Run the checked-in example (no LLM call, no API key needed):
docker run --rm architecture-workbench validate examples/ai-portal
Generate from your own idea — mount a host directory so the output persists past the container, and
pass your .env for the API key:
docker run --rm -v "$(pwd)/examples:/app/examples" --env-file .env architecture-workbench \
init my-project
# edit examples/my-project/input.md on the host, then:
docker run --rm -v "$(pwd)/examples:/app/examples" --env-file .env architecture-workbench \
run examples/my-project --generate --provider openrouter --model deepseek/deepseek-v4-flash
The image is built from python:3.13-slim and targets both linux/amd64 and linux/arm64 — if
you're publishing it (Docker Hub, GHCR, etc.) from an Apple Silicon Mac, build for both platforms
explicitly with buildx rather than a plain docker build, or anyone running it on a typical
x86_64 server/CI runner will get slow emulation instead of a native image:
docker buildx build --platform linux/amd64,linux/arm64 -t architecture-workbench --push .
Current Status
The project currently provides:
- LLM-backed generation for every pipeline stage —
requirement,architecture,flows,review— each validated against a JSON Schema and retried with the validator's own errors on failure (schema-as-guardrail, not hand-written rules) - Three interchangeable LLM backends: direct Anthropic API, AWS Bedrock, and OpenRouter (for DeepSeek, GLM, and other models), behind a single minimal provider interface
- Automatic recovery from truncated model output (doubles the token budget and retries) and from earlier-discovered failure modes: fabricated placeholder values for empty lists, invented specific regulations/certifications, and invented numeric KPIs the input never stated
awb run --generate— the fullinput.md → requirement → architecture → flows → review + diagramspipeline in one command- Eight end-to-end example projects spanning different scales, domains, and deployment constraints (see Example Projects above)
- A multi-arch (
linux/amd64/linux/arm64) Docker image — no local Python setup required - A test suite (schema validation, diagram rendering, CLI smoke tests, and unit tests for the generation/retry logic with no LLM calls required) running in CI on every push
- Architecture Decision Records, a canonical domain model, and a documented pipeline philosophy
(
docs/) - MIT licensed
Future releases will expand from here — see the roadmap below.
Long-Term Roadmap
Deliberately not built yet, in rough order of when we'd expect to revisit them:
- Richer clarifying-question scoping per domain (see
docs/guides/clarifying-questions-by-domain.md) - A thin web UI over the existing generation pipeline, once the underlying generation quality has been proven out further — not before
- Cost/sizing estimation grounded in real, current cloud pricing data (not model-recalled numbers)

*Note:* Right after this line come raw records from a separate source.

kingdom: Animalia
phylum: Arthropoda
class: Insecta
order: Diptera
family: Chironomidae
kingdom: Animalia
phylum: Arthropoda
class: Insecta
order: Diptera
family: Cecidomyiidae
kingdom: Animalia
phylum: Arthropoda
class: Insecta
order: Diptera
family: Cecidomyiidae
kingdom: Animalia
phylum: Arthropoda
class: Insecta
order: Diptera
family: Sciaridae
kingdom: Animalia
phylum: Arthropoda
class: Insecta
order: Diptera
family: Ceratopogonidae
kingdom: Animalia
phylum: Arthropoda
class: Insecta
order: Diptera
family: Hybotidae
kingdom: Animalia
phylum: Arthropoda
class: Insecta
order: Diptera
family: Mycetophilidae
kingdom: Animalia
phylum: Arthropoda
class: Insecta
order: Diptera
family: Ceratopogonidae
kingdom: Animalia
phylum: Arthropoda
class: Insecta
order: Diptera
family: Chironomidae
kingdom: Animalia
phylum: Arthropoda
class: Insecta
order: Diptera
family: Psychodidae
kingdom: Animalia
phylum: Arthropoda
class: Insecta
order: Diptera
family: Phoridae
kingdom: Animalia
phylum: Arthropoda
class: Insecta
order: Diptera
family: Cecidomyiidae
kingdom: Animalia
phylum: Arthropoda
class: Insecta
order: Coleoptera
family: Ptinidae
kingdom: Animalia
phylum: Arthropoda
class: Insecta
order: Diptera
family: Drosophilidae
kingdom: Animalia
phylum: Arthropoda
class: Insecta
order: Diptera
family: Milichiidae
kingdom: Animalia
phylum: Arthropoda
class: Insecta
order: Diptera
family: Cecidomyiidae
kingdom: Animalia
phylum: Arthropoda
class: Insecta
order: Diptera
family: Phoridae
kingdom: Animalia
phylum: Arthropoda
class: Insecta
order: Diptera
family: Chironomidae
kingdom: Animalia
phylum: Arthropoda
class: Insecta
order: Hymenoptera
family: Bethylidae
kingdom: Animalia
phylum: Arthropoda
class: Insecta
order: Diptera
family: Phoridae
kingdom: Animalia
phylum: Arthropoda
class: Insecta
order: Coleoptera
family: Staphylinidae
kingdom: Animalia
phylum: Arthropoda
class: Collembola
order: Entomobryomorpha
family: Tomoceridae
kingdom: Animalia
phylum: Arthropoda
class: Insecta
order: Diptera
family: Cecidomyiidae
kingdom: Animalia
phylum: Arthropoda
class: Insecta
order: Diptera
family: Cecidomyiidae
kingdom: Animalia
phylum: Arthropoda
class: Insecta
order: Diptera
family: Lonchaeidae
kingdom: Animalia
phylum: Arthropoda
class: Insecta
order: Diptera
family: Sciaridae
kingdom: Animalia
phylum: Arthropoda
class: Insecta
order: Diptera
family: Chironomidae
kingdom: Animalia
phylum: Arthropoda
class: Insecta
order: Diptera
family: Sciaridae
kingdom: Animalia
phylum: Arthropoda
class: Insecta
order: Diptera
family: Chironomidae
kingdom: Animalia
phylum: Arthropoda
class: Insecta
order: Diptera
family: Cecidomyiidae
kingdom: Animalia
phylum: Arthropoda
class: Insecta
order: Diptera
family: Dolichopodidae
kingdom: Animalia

- Multi-cloud reference architectures
- Threat modeling
- Architecture evolution / diffing between versions
- Multi-agent collaboration
- Architecture governance
Guiding Principle
Architecture Workbench is not a diagram generator.
Architecture Workbench is an engineering platform that transforms business intent into explainable architecture through canonical models, reusable knowledge, and structured workflows.
Every artifact should be:
- Understandable
- Traceable
- Reviewable
- Reproducible
- Evolvable
The goal is not simply to generate architecture.
The goal is to make architecture a first-class engineering discipline.